In April of this year, SenseTime Technology released "RiRiXin 5.0", the first domestic large-scale model in China that competes with GPT-4 Turbo, sparking a frenzy in the capital market.

In just over two months, the brand new "RiRiXin 5.5" system has seen multiple upgrades, with overall performance averaging a 30% improvement over "RiRiXin 5.0". Abilities in mathematical reasoning, English proficiency, and instruction following have significantly strengthened, with interactive effects and multiple core indicators aligning with GPT-4o.

Lu Lewei stated that the release of 5.5, in terms of technical research, was not just in the past few months; it was an integration of SenseTime's methodology for native multimodal research since the end of last year. "This area happens to be the same as the actual meaning of 'o' in GPT-4o.
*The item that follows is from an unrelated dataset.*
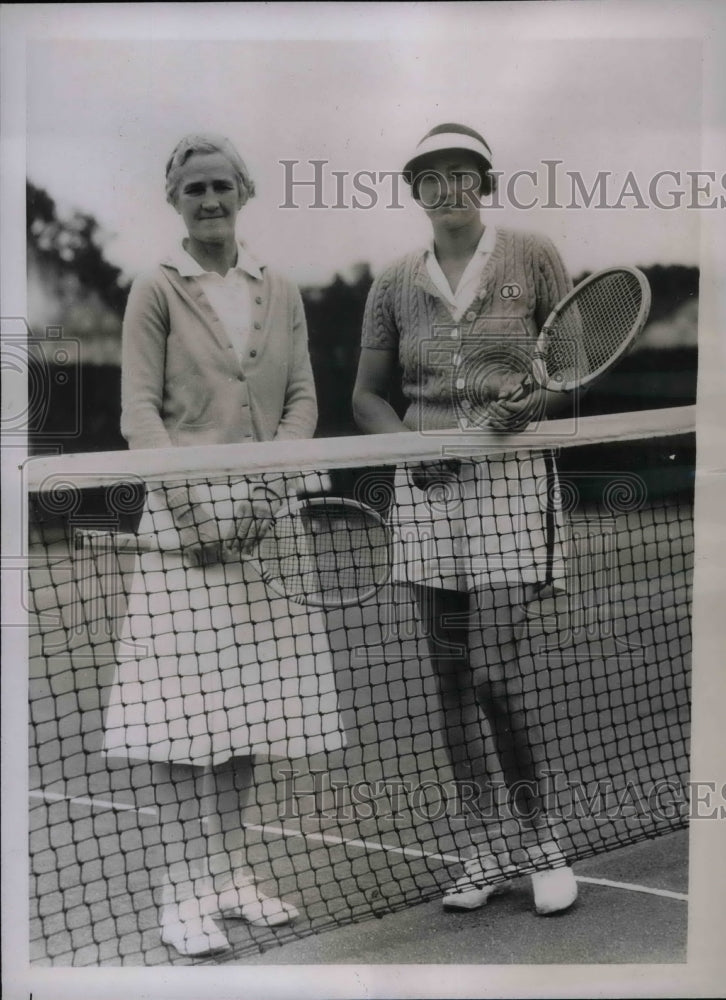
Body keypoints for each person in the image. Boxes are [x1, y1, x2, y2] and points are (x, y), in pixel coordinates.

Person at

We predicted this trend very early on, and a technical team has been working on this."

"It can cover the knowledge brought by multiple modalities during the training process and then integrate them with each other, which greatly helps improve the performance accuracy of the algorithm." Lu Lewei further emphasized that this native multimodal integration includes audio, video, and even the earliest images, all fully integrated into one model from the input encoder to the output decoder.

Furthermore, "RiRiXin 5.5" adopts a hybrid edge-cloud collaborative expert architecture to maximize edge-cloud collaboration, reduce inference costs, and train models based on over 10TB tokens of high-quality training data, including a large amount of synthesized chain-of-thought data to enhance reasoning abilities.

Regarding the plans for the next version, Lu Lewei stated that this version update is still quite significant. Initially, it was considered a V6 version in line with conventions, but the ongoing V6 version will have a larger plan, capable of accommodating a more comprehensive and fundamental major upgrade.

"We are first conservatively promoting the release of version 5.5, hoping to build anticipation. When V6 is released, it will bring a more comprehensive upgrade."